(DATA SHOWN)
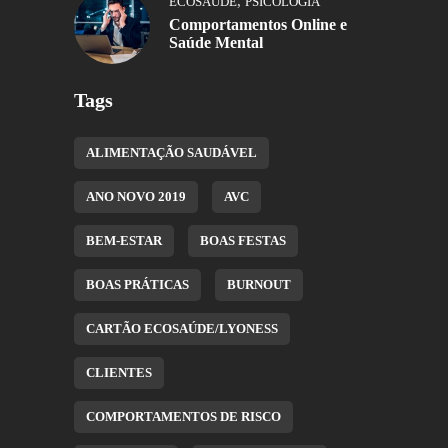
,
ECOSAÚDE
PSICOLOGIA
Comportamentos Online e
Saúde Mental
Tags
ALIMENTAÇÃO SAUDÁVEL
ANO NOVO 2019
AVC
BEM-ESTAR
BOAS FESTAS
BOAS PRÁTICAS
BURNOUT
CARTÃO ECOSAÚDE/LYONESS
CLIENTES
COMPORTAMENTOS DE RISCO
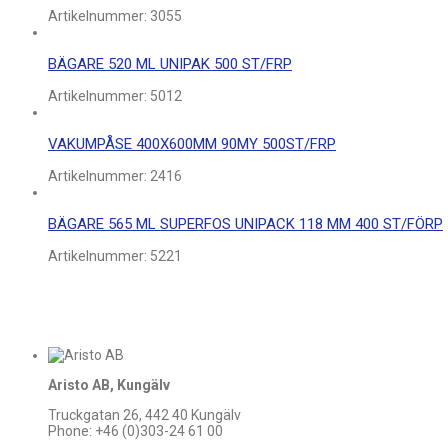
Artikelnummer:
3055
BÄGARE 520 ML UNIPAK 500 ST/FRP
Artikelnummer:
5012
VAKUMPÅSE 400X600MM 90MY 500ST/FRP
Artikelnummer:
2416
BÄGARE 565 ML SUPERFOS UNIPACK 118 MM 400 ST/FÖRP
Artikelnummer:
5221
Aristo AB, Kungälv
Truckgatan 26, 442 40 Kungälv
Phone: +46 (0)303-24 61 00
(End DATA SHOWN)
(DATA SHOWN)
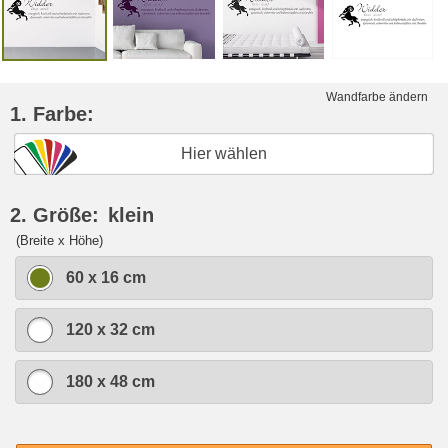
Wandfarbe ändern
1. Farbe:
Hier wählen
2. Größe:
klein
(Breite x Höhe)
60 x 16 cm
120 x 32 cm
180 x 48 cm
(End DATA SHOWN)
(DATA SHOWN)
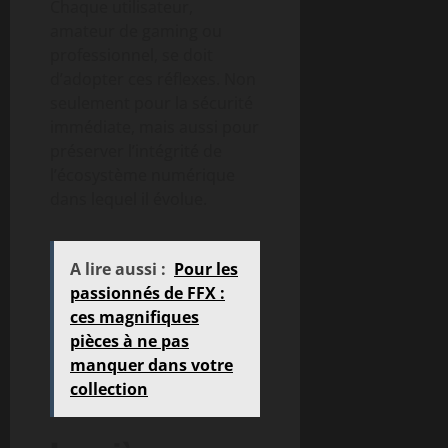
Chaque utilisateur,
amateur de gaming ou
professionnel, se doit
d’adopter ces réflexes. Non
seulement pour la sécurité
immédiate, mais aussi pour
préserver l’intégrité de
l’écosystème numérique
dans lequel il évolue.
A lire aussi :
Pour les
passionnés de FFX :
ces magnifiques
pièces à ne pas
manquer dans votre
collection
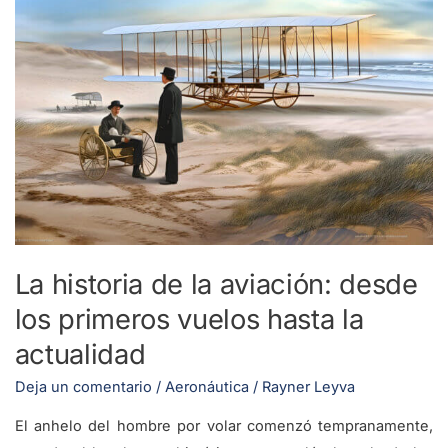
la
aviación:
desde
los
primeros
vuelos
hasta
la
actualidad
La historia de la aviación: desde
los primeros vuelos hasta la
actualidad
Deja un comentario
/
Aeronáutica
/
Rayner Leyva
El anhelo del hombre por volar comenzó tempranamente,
(End DATA SHOWN)
* _WHAT NEEDS TO BE DONE_: Isolate the lines above that contain the word "Kungälv" and copy them.

* _ANSWER_:
Aristo AB, Kungälv
Truckgatan 26, 442 40 Kungälv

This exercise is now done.